--- Dataset extract ---

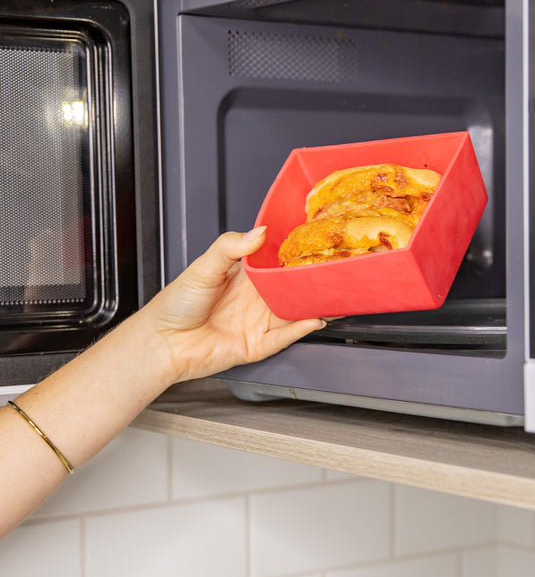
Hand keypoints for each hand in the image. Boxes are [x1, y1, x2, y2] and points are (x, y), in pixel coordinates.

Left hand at [140, 227, 325, 383]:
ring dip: (311, 304)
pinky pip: (285, 337)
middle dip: (309, 279)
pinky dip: (301, 328)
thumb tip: (258, 232)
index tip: (312, 242)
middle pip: (290, 287)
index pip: (276, 262)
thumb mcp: (203, 266)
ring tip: (330, 293)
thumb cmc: (176, 305)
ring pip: (293, 311)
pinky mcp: (257, 345)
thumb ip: (230, 247)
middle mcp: (255, 298)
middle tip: (330, 267)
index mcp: (244, 276)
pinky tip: (313, 318)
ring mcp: (258, 321)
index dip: (294, 254)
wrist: (162, 342)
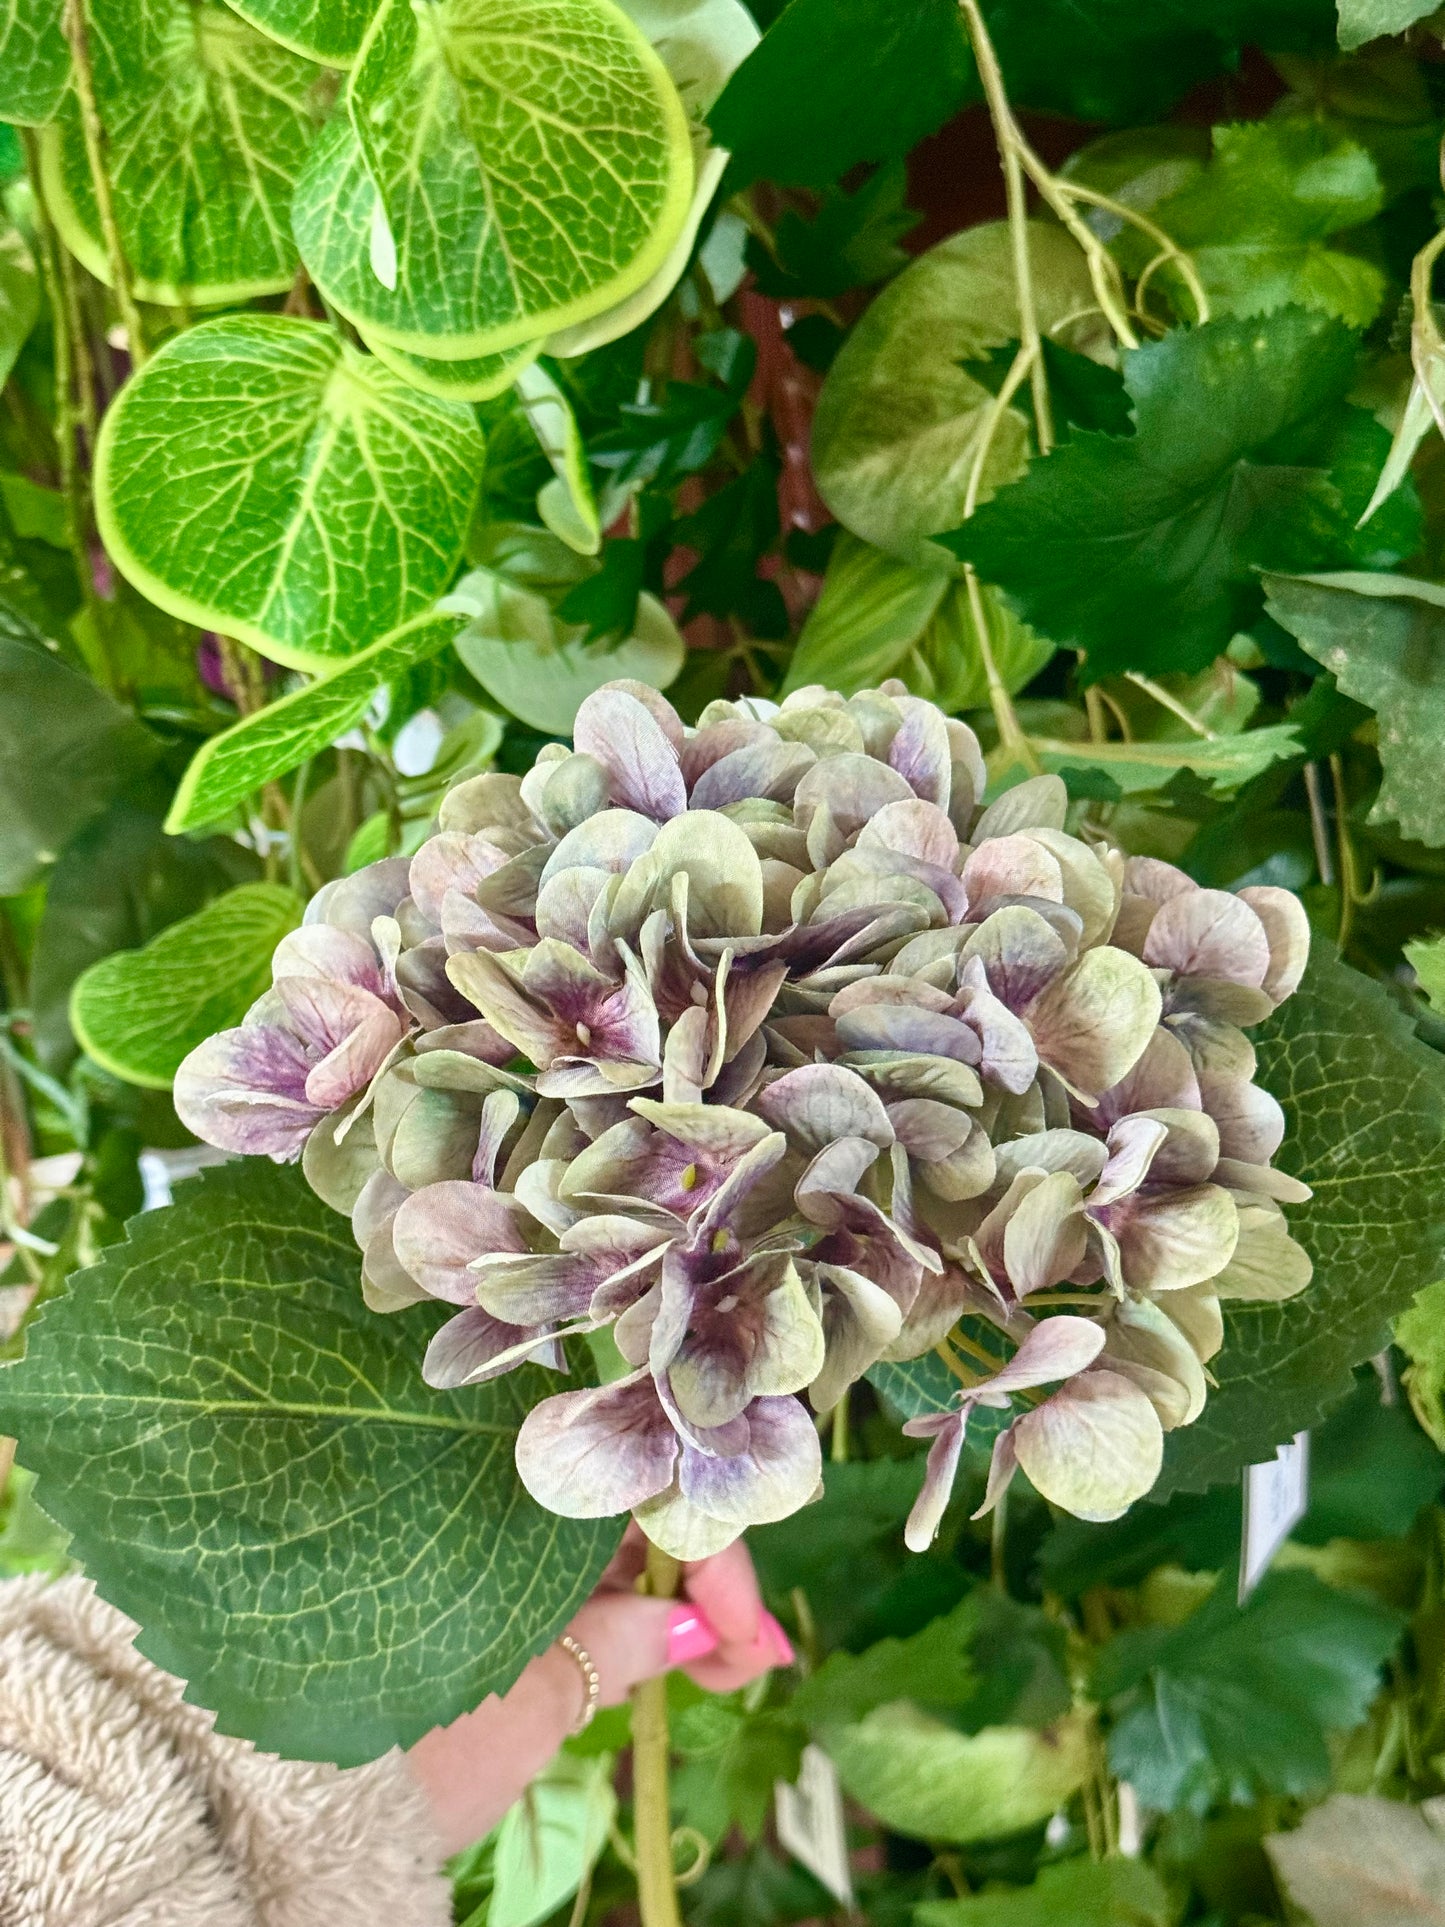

---

* Aim of the task *
Set down exactly, line for line, the data from the line that contains "pinky mcp: (257, 345)" through its last line, keeping pictures out.

* Result *
pinky mcp: (257, 345)
thumb ip: (230, 247)
middle mcp: (255, 298)
middle tip: (330, 267)
index mcp: (244, 276)
pinky tip: (313, 318)
ring mcp: (258, 321)
index dip: (294, 254)
wrist: (162, 342)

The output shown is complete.